Graduating from the Social Cohesion Leadership program
Working at a social non-profit organization requires us, as leaders of social projects, to think "outside the box" and delve deeper into fundamental challenges in Israeli society in order to try to use the resources at our disposal to help solve them. As part of my role as a program manager at my organization, I was privileged to embark on a unique training program aimed at expanding horizons and diving into the wonderful and complex thing called Israeli society to create collaborations that promote social cohesion. The social cohesion leadership program, in cooperation with the Arison Foundation, Merchavim Institute, and Ruach Tova, is spread over five months and takes participants on a courageous and meaningful journey into the depths of Israeliness. During the program, I got to hear firsthand about the experience of living here from a variety of different angles and mainly tried to understand how the organization I represent can fit into the picture and break down barriers toward a fairer and more inclusive society. We talked quite a bit about privileges, identities, equality, and fairness, and we discovered bright spots in thinking about shared spaces of agreement that can bring us closer to those we perceive as different and lightyears away from us. Between all the circles of dialogue and fun, we also tried to work.
One of the main goals of the program was to think of an action plan for my organization that would promote social cohesion along with the organization's goals. The challenge in thinking about an action plan in the context of an organization like the 8200 Alumni Association, for which social cohesion is part of its DNA, is in finding challenges that we have not yet delved into.
In the picture: I with the action plan in question – helping to integrate Arab citizens into advanced careers.
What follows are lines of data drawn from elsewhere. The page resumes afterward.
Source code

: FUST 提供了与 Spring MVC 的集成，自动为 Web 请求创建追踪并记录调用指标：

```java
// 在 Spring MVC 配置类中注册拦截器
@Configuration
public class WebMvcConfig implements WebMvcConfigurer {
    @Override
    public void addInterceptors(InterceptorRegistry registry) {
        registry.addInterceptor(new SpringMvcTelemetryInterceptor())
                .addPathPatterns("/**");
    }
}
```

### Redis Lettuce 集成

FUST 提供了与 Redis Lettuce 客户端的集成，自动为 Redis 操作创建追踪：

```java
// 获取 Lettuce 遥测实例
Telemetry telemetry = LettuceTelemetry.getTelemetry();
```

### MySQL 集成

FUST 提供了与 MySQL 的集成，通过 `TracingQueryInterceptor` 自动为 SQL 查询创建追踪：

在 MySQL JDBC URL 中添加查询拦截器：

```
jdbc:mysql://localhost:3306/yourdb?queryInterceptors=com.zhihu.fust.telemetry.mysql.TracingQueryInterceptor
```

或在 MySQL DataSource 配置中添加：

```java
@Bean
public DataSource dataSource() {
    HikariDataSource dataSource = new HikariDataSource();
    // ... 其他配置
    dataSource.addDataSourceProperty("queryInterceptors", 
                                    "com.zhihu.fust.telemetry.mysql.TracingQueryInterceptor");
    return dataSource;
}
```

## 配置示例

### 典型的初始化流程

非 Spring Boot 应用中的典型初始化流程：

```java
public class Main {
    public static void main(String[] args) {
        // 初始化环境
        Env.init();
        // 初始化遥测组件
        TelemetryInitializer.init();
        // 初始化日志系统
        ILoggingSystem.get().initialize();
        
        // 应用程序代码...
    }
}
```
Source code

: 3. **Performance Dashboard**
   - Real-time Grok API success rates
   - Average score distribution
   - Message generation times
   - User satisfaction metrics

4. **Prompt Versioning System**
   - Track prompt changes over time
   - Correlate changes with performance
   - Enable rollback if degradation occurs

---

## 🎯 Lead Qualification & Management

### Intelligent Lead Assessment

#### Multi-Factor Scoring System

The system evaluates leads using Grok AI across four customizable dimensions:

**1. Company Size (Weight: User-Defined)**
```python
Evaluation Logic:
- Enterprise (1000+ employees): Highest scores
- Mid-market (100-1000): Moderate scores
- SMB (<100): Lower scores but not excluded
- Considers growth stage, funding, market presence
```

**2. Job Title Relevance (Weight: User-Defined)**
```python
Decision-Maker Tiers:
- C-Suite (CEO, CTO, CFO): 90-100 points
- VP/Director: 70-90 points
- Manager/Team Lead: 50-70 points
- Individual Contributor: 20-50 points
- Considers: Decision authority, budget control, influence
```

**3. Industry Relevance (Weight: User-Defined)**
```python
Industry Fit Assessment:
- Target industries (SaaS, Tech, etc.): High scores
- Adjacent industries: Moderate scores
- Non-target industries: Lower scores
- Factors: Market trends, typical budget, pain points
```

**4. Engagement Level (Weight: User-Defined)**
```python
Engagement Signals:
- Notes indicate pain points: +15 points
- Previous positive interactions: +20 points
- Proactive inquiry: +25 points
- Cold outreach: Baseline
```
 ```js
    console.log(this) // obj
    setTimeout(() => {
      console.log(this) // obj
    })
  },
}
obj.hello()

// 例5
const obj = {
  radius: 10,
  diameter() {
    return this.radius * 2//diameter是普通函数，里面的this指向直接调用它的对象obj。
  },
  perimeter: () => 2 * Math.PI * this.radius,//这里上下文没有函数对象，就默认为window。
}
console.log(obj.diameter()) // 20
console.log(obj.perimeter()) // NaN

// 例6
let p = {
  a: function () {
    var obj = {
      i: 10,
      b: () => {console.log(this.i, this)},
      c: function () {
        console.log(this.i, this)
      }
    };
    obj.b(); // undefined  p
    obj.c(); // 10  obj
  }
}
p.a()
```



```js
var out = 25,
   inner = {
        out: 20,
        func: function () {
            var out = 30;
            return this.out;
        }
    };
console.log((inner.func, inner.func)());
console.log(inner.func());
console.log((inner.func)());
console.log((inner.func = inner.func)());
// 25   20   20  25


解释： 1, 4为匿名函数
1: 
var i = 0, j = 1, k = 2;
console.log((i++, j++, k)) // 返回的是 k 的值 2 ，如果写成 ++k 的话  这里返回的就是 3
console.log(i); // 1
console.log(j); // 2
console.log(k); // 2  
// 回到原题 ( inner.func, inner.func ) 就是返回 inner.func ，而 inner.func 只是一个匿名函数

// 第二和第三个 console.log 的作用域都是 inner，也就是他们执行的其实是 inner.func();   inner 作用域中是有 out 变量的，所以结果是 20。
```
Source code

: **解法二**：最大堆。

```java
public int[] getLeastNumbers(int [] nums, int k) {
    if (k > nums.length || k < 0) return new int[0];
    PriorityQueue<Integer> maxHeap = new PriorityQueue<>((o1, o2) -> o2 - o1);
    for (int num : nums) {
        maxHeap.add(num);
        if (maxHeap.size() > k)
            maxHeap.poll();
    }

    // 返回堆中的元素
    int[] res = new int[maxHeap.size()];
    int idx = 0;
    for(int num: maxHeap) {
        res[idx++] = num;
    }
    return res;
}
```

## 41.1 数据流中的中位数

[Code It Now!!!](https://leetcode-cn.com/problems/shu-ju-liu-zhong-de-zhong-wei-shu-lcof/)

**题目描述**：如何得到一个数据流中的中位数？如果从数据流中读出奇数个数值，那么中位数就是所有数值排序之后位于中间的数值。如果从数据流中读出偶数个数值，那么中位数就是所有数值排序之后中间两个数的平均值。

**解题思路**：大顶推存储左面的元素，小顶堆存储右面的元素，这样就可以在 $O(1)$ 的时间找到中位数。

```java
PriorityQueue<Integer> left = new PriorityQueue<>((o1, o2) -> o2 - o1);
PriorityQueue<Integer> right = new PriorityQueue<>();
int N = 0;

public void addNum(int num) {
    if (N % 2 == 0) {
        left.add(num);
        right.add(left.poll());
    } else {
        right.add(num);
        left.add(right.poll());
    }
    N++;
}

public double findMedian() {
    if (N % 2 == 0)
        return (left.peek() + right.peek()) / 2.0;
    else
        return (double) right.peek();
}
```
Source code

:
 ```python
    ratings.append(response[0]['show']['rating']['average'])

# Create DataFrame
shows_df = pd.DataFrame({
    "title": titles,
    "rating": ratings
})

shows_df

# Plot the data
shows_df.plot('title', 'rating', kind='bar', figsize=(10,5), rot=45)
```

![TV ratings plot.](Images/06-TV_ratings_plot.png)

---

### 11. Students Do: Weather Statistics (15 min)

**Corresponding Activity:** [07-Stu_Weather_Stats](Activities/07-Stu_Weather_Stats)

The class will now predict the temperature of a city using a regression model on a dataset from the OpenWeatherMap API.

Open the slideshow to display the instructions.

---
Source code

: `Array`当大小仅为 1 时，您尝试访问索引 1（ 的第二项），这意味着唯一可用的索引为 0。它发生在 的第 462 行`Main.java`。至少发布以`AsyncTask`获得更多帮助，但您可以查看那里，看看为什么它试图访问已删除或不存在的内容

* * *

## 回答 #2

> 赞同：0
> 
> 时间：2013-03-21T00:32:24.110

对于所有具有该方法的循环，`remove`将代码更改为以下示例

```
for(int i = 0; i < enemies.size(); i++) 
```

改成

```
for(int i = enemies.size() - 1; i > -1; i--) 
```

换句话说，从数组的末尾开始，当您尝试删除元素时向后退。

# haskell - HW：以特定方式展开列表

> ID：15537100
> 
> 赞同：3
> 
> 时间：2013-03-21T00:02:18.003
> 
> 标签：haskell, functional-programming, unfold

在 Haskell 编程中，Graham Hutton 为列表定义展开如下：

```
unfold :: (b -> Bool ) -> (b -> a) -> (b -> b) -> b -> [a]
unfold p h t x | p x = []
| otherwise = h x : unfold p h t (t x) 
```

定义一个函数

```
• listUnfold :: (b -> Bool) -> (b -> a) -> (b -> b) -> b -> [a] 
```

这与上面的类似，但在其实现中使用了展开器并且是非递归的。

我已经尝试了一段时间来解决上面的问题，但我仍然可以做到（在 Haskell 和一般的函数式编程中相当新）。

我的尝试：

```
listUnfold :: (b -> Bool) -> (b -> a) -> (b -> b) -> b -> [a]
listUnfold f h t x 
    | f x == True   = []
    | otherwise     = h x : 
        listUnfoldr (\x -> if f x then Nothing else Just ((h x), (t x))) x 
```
In the thought process, I used the organization's vision and focused on several guiding principles of social cohesion: economic prosperity alongside reducing economic gaps, trust between all citizens, and economic, material, and symbolic-emotional belonging. This is an opportunity to say thank you to the Arison Foundation, Merchavim, Ruach Tova, and my tremendous managers for the opportunity to take part in such a significant program! It's not every day that you get to stop the routine, sit down, and talk to such an amazing and diverse group of people from across the political, social, and sectoral spectrum about how we can do good here.